The Helldorabo models I am aimming to pick are :
Samael and Foulques, The Damned of Anger ,Tsilla Sand and Grain, Babul and Eludos and Damned of Pride.
I got the names from here hope they are right : http://www.arcaneminiatures.co.uk/demons-miniatures.asp

Yea I do see alot of armies with Pig Iron heads and they are good heads but I am going to try something different with most of my models but I have around 20 of these heads and I dont what them to go to waste. 
I have heard that lots of people dont like the Daemonhosts but I think they are ok. I will use one or two for my Psyker Battle squad. The death cult assassins I will use as Bodyguards.
Also does anybody have any good ideas for Orygns ?

I have one more problem that I need to sort out before I start this project. That problem is the Paint scheme. I have worked out my scheme for my Beastmen- pale skin,purple fur and red armour. I know red armour is a khorne colour but I cant do purple or pink as it will all blend in.
But for my normal guys that I am using cadian parts for how shall I paint them. Shall I do like light fatigues like bleach bone then black wash + highlight then purple armour. Or shall the Fatigues be Black and then purple/pink armour. Or could I do Purple Fatigues and then not sure for armour, Black ?


----------



## admiraldick (Sep 9, 2008)

honestly?

i would stay clear of purple and pink, unless you have something very unique in mind. purple and pinks are so overused in can be quite tedious (i know this from having a purple Slaaneshi CSM army).
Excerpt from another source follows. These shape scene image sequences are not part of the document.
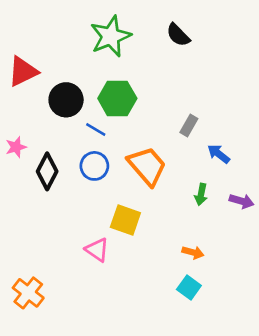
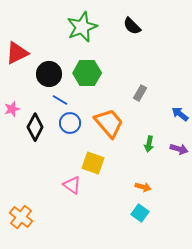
blue line: (96, 130) -> (60, 100), moved
blue arrow: (219, 154) -> (180, 114), moved

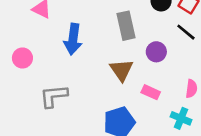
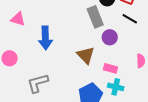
gray rectangle: (126, 26) -> (95, 17), moved
cyan cross: (181, 118) -> (116, 87), moved

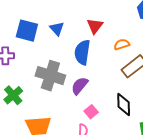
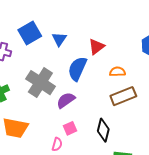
blue square: (27, 31) -> (30, 33), turned 30

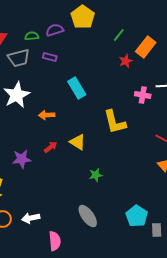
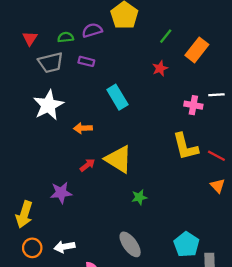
red star: (126, 61) -> (160, 68), moved
yellow L-shape: (115, 122) -> (185, 147), moved
yellow triangle: (78, 142) -> (119, 159), size x1.5
purple star: (22, 159) -> (61, 193), moved

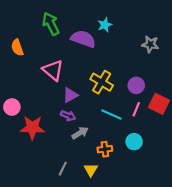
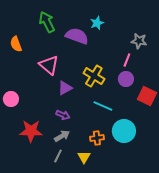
pink line: (136, 109) -> (127, 60), moved
purple arrow: (68, 116) -> (63, 115), moved
red star: (32, 128) -> (31, 131), moved
gray arrow: (80, 133) -> (62, 136), moved
cyan circle: (134, 142) -> (124, 131), size x1.5

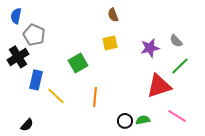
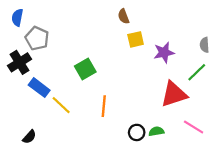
gray semicircle: (176, 41) -> (205, 45), moved, turned 40
yellow square: (110, 43) -> (136, 39), moved
blue rectangle: (36, 80) -> (39, 88), turned -66

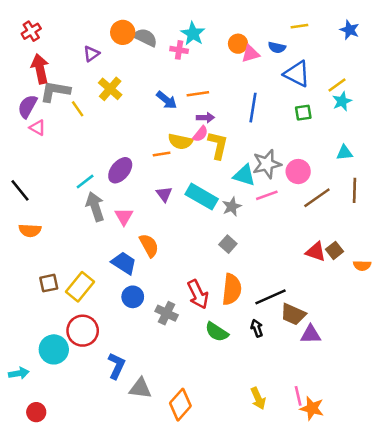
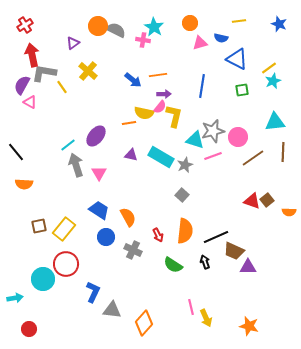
orange circle: (238, 44) -> (190, 23), moved
cyan triangle: (345, 153) -> (275, 122), size x1.5
purple triangle: (164, 194) -> (131, 155), turned -40
orange semicircle: (149, 245) -> (128, 217), moved
red arrow: (198, 294) -> (158, 235), size x0.6
pink line: (298, 396) -> (191, 307), moved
if you could just recap what parts you are using to make the average troop (or better still show us a photo of an unpainted one) then it would be easier to offer some colour tips.


----------



## Talos (Aug 4, 2008)

I know Purple is always used in Slaaneshi armies I have 3000 points of Emperors Children that I am repainting. I did try and do a slaanesh marine with lots of bright blues and greens but could not get it quite right.
For my basic troops I am using Beastmen and pig iron parts, also Forgeworld Traitor guard parts.
Here are some WiP of these three types. They are very Wip in terms of adding chaos bits. They where also painting up in Khornate paints as I thought at the start I was going to make a Khorne army.


----------



## Vaz (Mar 19, 2008)

That model looks like a cannibilised Arco Flagellant (the first unknown one) from Inquisitor, but looks far too small.


----------



## Talos (Aug 4, 2008)

I just had a look at the Inquisitor range and you are right the Archo Flagellant does look a bit like it, well the head.
Those are nice models I know they are 54mm but does anybody have a picture of them next to a normal GW model as I think they could make nice Ogyrns the GW ones just dont look slaaneshi enough.
a picture of them next to a Ogyrn size model would be even better.


----------